◆ **YOUR TASK**
Only the pictures are to be left out; the listing itself is repeated exactly.

◆ **LISTED RECORDS**
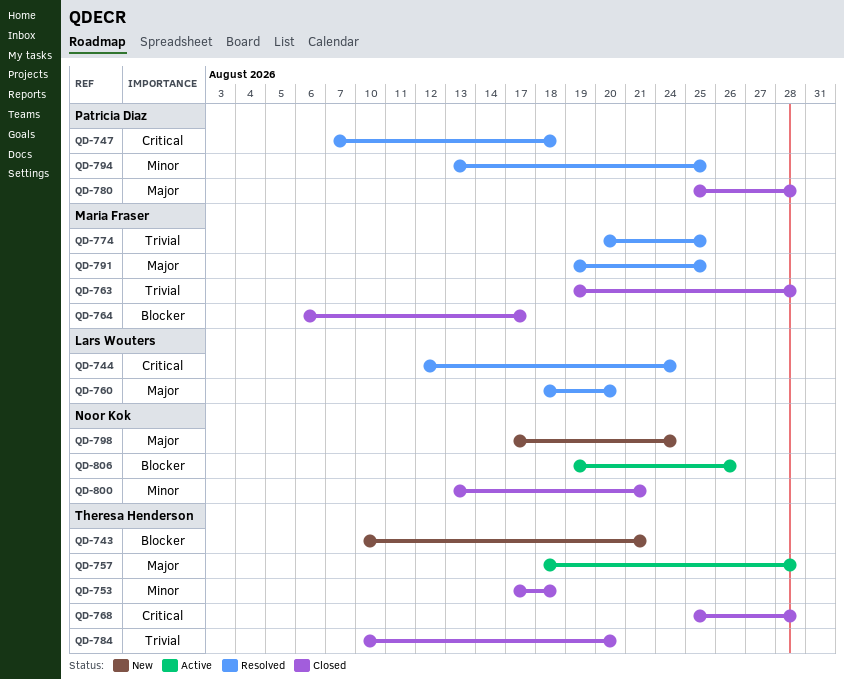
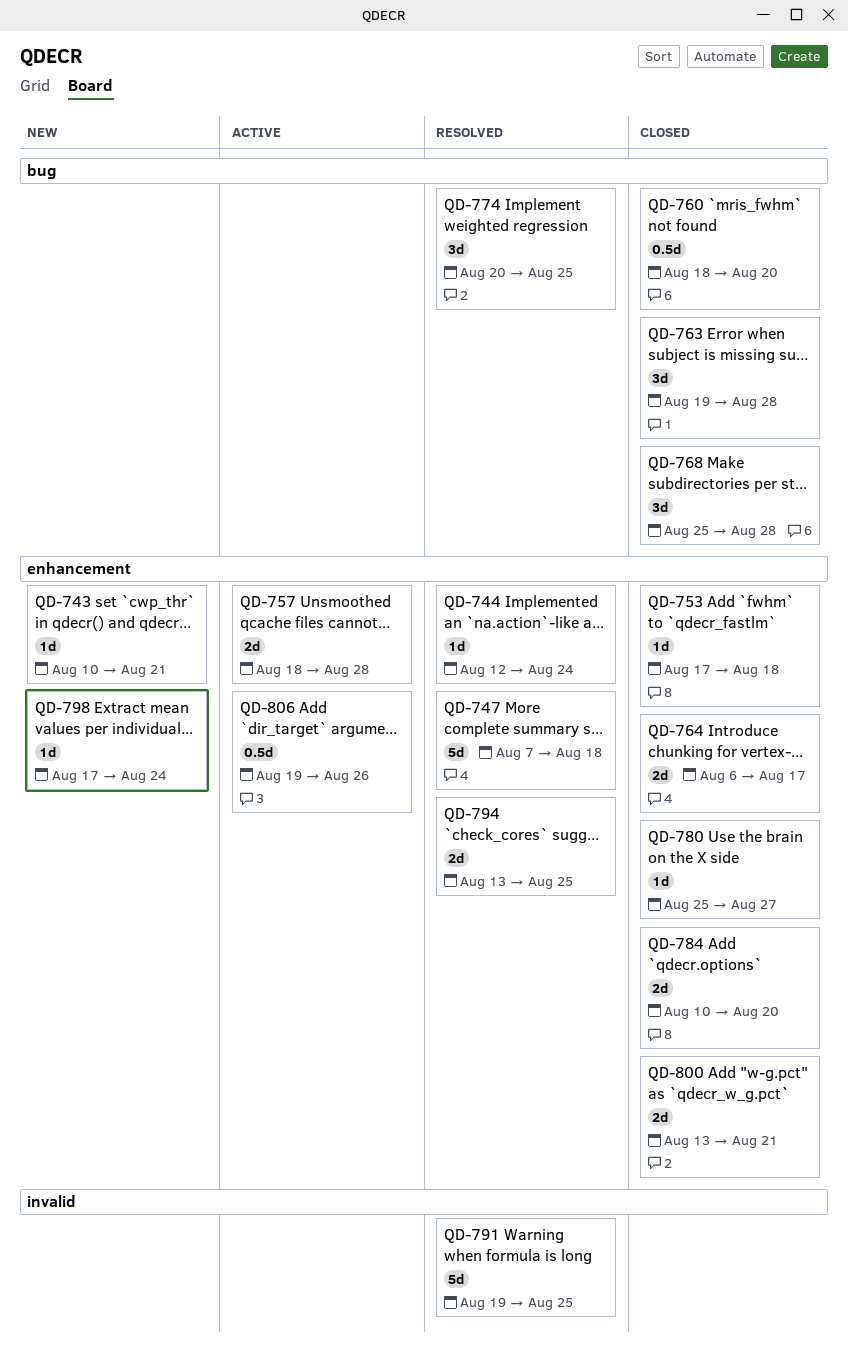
QD-760, status: Resolved -> Closed
QD-780, due: Aug 28 -> Aug 27

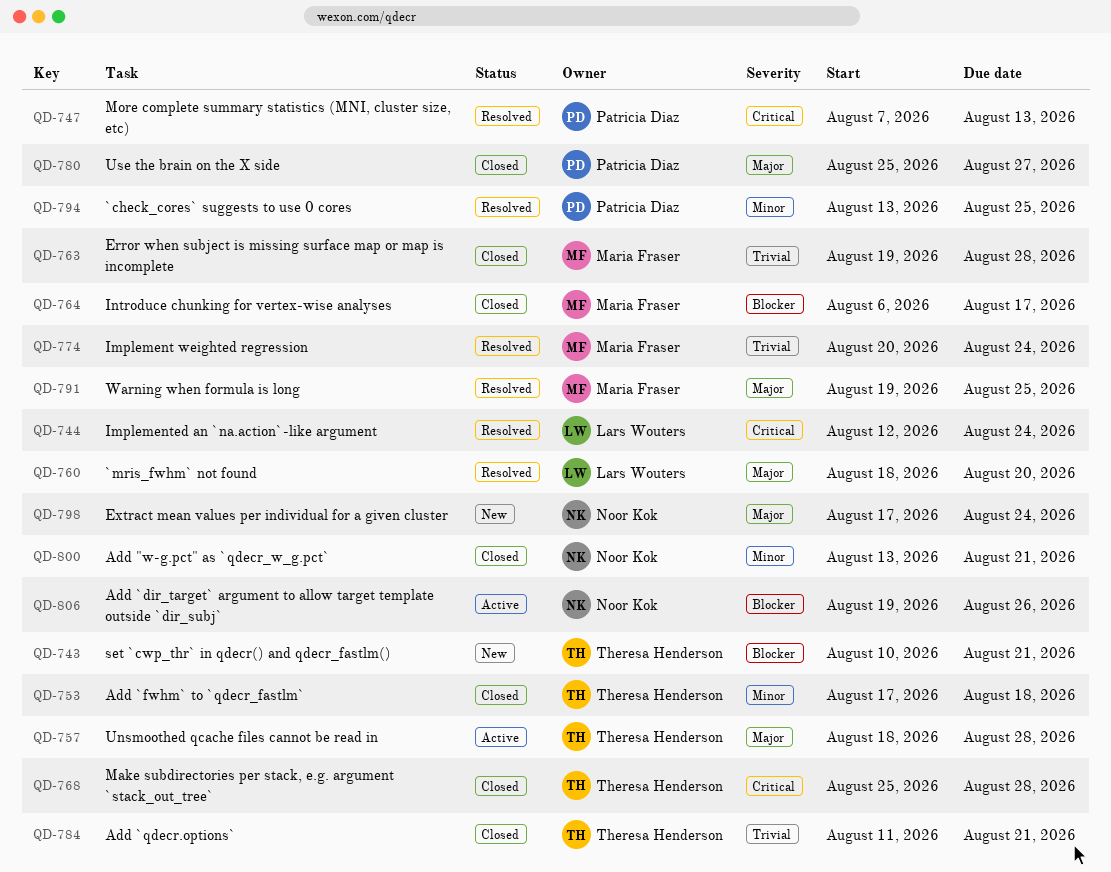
QD-747, due: Aug 18 -> Aug 13
QD-760, status: Closed -> Resolved
QD-774, due: Aug 25 -> Aug 24
QD-784, start: Aug 10 -> Aug 11
QD-784, due: Aug 20 -> Aug 21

◆ **RESULT BELOW**
QD-760, status: Resolved -> Closed
QD-780, due: Aug 28 -> Aug 27

QD-747, due: Aug 18 -> Aug 13
QD-760, status: Closed -> Resolved
QD-774, due: Aug 25 -> Aug 24
QD-784, start: Aug 10 -> Aug 11
QD-784, due: Aug 20 -> Aug 21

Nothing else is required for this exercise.